> _Work task_:
The reply should give back every entry exactly as written.

> _Extracted information_:

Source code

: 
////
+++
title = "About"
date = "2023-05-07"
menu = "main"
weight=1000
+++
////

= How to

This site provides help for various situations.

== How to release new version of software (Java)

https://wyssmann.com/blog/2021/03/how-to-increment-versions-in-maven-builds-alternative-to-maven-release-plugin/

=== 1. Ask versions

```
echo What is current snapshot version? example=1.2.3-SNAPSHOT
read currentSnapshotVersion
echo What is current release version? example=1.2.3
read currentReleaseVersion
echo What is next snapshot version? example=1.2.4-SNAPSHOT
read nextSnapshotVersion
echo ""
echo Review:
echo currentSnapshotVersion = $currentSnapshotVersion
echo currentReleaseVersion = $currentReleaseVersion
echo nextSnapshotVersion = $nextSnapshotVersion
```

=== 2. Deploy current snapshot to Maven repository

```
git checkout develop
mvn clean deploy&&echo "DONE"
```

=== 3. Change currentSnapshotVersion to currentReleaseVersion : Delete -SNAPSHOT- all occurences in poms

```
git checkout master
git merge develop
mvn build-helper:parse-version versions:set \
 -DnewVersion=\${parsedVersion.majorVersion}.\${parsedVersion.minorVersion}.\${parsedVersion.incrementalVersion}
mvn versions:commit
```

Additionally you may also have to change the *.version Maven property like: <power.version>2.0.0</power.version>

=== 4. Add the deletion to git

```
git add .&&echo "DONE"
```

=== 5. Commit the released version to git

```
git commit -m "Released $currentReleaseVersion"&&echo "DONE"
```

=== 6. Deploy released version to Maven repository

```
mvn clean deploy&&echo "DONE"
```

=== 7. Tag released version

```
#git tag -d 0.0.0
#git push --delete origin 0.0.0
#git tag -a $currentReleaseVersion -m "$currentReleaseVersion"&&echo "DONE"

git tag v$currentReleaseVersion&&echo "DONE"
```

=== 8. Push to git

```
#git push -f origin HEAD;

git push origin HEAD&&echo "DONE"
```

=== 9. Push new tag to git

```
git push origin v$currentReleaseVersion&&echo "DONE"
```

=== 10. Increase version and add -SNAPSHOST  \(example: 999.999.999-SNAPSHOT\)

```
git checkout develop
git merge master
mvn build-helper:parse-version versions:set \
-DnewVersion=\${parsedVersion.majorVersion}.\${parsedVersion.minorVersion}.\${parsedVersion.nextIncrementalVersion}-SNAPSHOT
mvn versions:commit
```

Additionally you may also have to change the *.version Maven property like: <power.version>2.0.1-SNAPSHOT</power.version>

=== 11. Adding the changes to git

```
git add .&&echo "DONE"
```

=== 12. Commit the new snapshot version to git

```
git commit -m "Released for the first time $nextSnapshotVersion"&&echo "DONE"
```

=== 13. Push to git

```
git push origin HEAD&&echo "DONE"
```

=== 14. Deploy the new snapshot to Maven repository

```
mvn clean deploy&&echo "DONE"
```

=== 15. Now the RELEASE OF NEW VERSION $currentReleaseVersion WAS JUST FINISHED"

> _Completed task_:
Source code

: 
////
+++
title = "About"
date = "2023-05-07"
menu = "main"
weight=1000
+++
////

= How to

This site provides help for various situations.

== How to release new version of software (Java)

https://wyssmann.com/blog/2021/03/how-to-increment-versions-in-maven-builds-alternative-to-maven-release-plugin/

=== 1. Ask versions

```
echo What is current snapshot version? example=1.2.3-SNAPSHOT
read currentSnapshotVersion
echo What is current release version? example=1.2.3
read currentReleaseVersion
echo What is next snapshot version? example=1.2.4-SNAPSHOT
read nextSnapshotVersion
echo ""
echo Review:
echo currentSnapshotVersion = $currentSnapshotVersion
echo currentReleaseVersion = $currentReleaseVersion
echo nextSnapshotVersion = $nextSnapshotVersion
```

=== 2. Deploy current snapshot to Maven repository

```
git checkout develop
mvn clean deploy&&echo "DONE"
```

=== 3. Change currentSnapshotVersion to currentReleaseVersion : Delete -SNAPSHOT- all occurences in poms

```
git checkout master
git merge develop
mvn build-helper:parse-version versions:set \
 -DnewVersion=\${parsedVersion.majorVersion}.\${parsedVersion.minorVersion}.\${parsedVersion.incrementalVersion}
mvn versions:commit
```

Additionally you may also have to change the *.version Maven property like: <power.version>2.0.0</power.version>

=== 4. Add the deletion to git

```
git add .&&echo "DONE"
```

=== 5. Commit the released version to git

```
git commit -m "Released $currentReleaseVersion"&&echo "DONE"
```

=== 6. Deploy released version to Maven repository

```
mvn clean deploy&&echo "DONE"
```

=== 7. Tag released version

```
#git tag -d 0.0.0
#git push --delete origin 0.0.0
#git tag -a $currentReleaseVersion -m "$currentReleaseVersion"&&echo "DONE"

git tag v$currentReleaseVersion&&echo "DONE"
```

=== 8. Push to git

```
#git push -f origin HEAD;

git push origin HEAD&&echo "DONE"
```

=== 9. Push new tag to git

```
git push origin v$currentReleaseVersion&&echo "DONE"
```

=== 10. Increase version and add -SNAPSHOST  \(example: 999.999.999-SNAPSHOT\)

```
git checkout develop
git merge master
mvn build-helper:parse-version versions:set \
-DnewVersion=\${parsedVersion.majorVersion}.\${parsedVersion.minorVersion}.\${parsedVersion.nextIncrementalVersion}-SNAPSHOT
mvn versions:commit
```

Additionally you may also have to change the *.version Maven property like: <power.version>2.0.1-SNAPSHOT</power.version>

=== 11. Adding the changes to git

```
git add .&&echo "DONE"
```

=== 12. Commit the new snapshot version to git

```
git commit -m "Released for the first time $nextSnapshotVersion"&&echo "DONE"
```

=== 13. Push to git

```
git push origin HEAD&&echo "DONE"
```

=== 14. Deploy the new snapshot to Maven repository

```
mvn clean deploy&&echo "DONE"
```

=== 15. Now the RELEASE OF NEW VERSION $currentReleaseVersion WAS JUST FINISHED"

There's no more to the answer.